I don't know, man. What if its cloudy?

[–] UnderpantsWeevil@lemmy.world 12 points 3 hours ago

Me shouting the answer, but you can't hear it over the bombs exploding across the Straight of Hormuz

[–] GameOverFlow@lemmy.zip 2 points 3 hours ago* (last edited 3 hours ago) (1 children)
[–] boonhet@sopuli.xyz 2 points 2 hours ago (2 children)

I mean yes, but also then the investment gets a lot bigger too.

In my country (Estonia), if we did solar + batteries only, the batteries would have to be large enough to withstand electricity consumption being smaller than production for the entire summer (which at its peak has 18 or 19 hours of sunlight per day and most people don't have AC so our summer electricity usage is smaller than winter).

And also from about october to march, there's almost no sunlight, and electricity consumption is through the roof because heat pumps have been pretty common in new builds and renovations for like 2 decades now, replacing mostly solid fuel furnaces rather than resistive electric heaters.

Which is not to say we should abandon solar, but it'd be incredibly cost-prohibitive to go renewables-only here. In the summer our electricity prices often go negative already (still zero + network fees for consumers, not really negative prices -.-), but in winter I've seen 5 euros per kilowatthour at peak times.

Now I googled the cost of a terawatt hour of battery capacity and Google's AI was happy to report to me that a terawatthour is a million kilowatt hours and thus at ~80€/kWh it would be 80 million euros. That's peanuts! Just 640 million would get us enough battery capacity to store a year's worth of energy, that should surely get through a winter!

Trouble is, I was taught slightly different values for the SI prefixes and back when I went to school, tera was a billion kilos. So if it still functions that way, we're talking hundreds of billions instead. Our national budget for the year is 20 billion. But if every person with a job paid just a million extra euros in tax, we could afford to do it!

So obviously, solar alone + batteries won't do it at such a high latitude. Wind power helps a ton, but that's still unpredictable. And after everyone on a flexible-price plan saw a 5x increase on their power bill for january (1000+ euros being pretty common), I don't think the people will settle for "works most of the time". We actually need a nuclear power plant and we need it to be built before December 2025.

Till then we'll continue burning dirty ass coal and (yay, even worse) shale. Which I fucking hate, but the economic reality of our country is that this is what we can afford right now, with a gradual buildout of solar + wind.

§ **Chart understanding data**
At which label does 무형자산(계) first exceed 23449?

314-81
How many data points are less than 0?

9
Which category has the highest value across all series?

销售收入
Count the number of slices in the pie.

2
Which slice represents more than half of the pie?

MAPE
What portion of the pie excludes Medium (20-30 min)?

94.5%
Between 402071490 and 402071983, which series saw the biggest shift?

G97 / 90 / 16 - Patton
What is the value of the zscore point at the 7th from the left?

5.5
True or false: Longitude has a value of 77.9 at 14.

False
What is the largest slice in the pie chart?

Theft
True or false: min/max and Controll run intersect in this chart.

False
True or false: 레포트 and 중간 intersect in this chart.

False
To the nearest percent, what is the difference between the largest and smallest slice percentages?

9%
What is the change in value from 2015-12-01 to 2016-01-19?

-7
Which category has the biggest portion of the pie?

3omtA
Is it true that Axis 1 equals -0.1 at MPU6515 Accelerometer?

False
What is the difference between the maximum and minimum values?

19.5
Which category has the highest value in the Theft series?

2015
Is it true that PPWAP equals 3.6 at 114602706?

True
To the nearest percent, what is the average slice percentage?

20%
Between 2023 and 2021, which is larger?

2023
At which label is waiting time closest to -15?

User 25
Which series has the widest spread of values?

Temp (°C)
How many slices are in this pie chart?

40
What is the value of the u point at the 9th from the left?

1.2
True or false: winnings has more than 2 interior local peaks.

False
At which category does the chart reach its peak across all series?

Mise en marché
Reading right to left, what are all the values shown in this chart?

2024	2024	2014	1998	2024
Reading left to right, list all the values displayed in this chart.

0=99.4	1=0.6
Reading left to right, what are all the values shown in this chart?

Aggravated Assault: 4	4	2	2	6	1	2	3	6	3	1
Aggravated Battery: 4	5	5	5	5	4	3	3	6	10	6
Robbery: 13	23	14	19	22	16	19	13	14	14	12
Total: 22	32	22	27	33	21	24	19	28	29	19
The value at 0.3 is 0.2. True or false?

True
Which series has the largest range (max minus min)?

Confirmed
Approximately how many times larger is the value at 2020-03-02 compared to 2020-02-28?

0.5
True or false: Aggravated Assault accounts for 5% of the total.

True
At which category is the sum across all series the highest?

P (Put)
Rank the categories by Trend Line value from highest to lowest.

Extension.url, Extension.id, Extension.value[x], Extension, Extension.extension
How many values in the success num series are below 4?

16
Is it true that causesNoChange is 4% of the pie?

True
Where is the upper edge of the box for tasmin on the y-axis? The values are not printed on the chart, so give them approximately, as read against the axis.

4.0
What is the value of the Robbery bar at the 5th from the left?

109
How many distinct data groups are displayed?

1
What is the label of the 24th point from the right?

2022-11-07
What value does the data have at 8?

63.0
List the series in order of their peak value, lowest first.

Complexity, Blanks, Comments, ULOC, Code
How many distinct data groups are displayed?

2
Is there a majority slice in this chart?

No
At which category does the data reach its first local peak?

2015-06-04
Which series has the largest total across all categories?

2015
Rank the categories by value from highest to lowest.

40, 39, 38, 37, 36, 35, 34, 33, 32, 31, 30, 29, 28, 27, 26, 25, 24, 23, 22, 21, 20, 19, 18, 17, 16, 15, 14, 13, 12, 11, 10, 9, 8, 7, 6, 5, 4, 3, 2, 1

§ **Assignment A**
In the energy discussion, rewrite the passage between "Me shouting the" and "smaller than winter).", inclusive, swapping "Estonia" for "Finland".
§ **Assignment B**
Answer these from the energy discussion:
(i) How many hours of sunlight per day does the summer have at its peak?
(ii) What peak price per kilowatt hour has the commenter seen in winter?
(iii) How large is the national budget for the year?
§ **Assignment C**
Write what comes next in the discussion about solar power and batteries in Estonia.

§ **Task response A**
Me shouting the answer, but you can't hear it over the bombs exploding across the Straight of Hormuz

[–] GameOverFlow@lemmy.zip 2 points 3 hours ago* (last edited 3 hours ago) (1 children)
[–] boonhet@sopuli.xyz 2 points 2 hours ago (2 children)

I mean yes, but also then the investment gets a lot bigger too.

In my country (Finland), if we did solar + batteries only, the batteries would have to be large enough to withstand electricity consumption being smaller than production for the entire summer (which at its peak has 18 or 19 hours of sunlight per day and most people don't have AC so our summer electricity usage is smaller than winter).

§ **Task response B**
(i) 18 or 19 hours
(ii) 5 euros
(iii) 20 billion

§ **Task response C**
But funnily enough, if we got the hundreds of billions worth of batteries magically out of thin air, the cost of buying enough solar panels to produce the entire country's annual electricity consumption every year... Would be in the hundreds of millions range or a bit over a billion at most if this meme/infographic is to be believed, even if adjusting the capacity factor, which is more like 10-15% here due to our nasty winter. Chump change pretty much for a country like ours.

[–] humanspiral@lemmy.ca 1 points 2 hours ago (1 children)

analysis for Nebraska that would apply for Estonia or Canada as well with only a few parameters changed. Free 24/7 baseload solar electricity if Hydrogen can be sold for $2/kg (equivalent to 25c/liter gasoline in range). https://lemmy.ca/post/59615631

[–] boonhet@sopuli.xyz 1 points 40 minutes ago

Nebraska actually gets like 5-10x the useable solar power in the winter months compared to Estonia. We essentially don't see the sun from about nov to mid feb.

All of the H2 would have to be generated between spring and fall and stored for winter. Selling it and then buying it on-demand in the winter wouldn't work because fuels shoot up in price come winter. Cost of my wood briquettes tripled between July last year and February this year for an example, usually it at least doubles... And once I've seen them quadruple. Luckily it's a single house worth of solid fuel, it's easy to stockpile. I'm wondering how a couple of terawatthours worth of H2 storage would work.

To be clear, I'm not at all against solar or renewables in general, I just don't see any energy storage solutions that would work for my country if we tried to fix our shit as a nation. On an individual level it's doable, but payoff period is so long that it makes more sense to just keep using grid power.

[–] boonhet@sopuli.xyz 2 points 2 hours ago* (last edited 2 hours ago) (1 children)

This is the funny AI response that says both millions and billions for the cost of a terawatt hour of battery capacity. For my own calculations I actually went to the source at Bloomberg and took a number that was on the lower side, but not the minimum, of the range they provided for 2024.

I don't think we have to worry about AI developing the I part of AI anytime soon.

Also, in 2024 we roughly doubled our peak solar output from 600 MW to 1300 MW! (2025 unfortunately saw a LOT less new solar installation).

But our winter peak consumption is 1600 GW, so this is still a bit under 0.1% of that. And peak production is in the summer :/

[–] humanspiral@lemmy.ca 1 points 1 hour ago (1 children)

You don't need 1twh of batteries to support 1gw of solar you need 2-4gwh depending on wanting 2 or 4 hours of overnight storage. Prices are dropping so fast, or so low now, that 6 hours is an easy option to choose. But for winter, see my other post on H2, or just don't nuke your legacy power from orbit, and keep them as backup/battery equivalent.

[–] boonhet@sopuli.xyz 2 points 46 minutes ago

You don’t need 1twh of batteries to support 1gw of solar you need 2-4gwh depending on wanting 2 or 4 hours of overnight storage

At the present state of things, you're definitely right.

I'm talking about winter, where you can count on solar panels producing... nearly nothing.

This is a company here in Estonia sharing customers' monthly production numbers. This is a company trying to sell you solar installations, so they have no reason to show any numbers as lower than reality. I clicked through several customer experience pages, and most have ~30x less energy generated in December vs May.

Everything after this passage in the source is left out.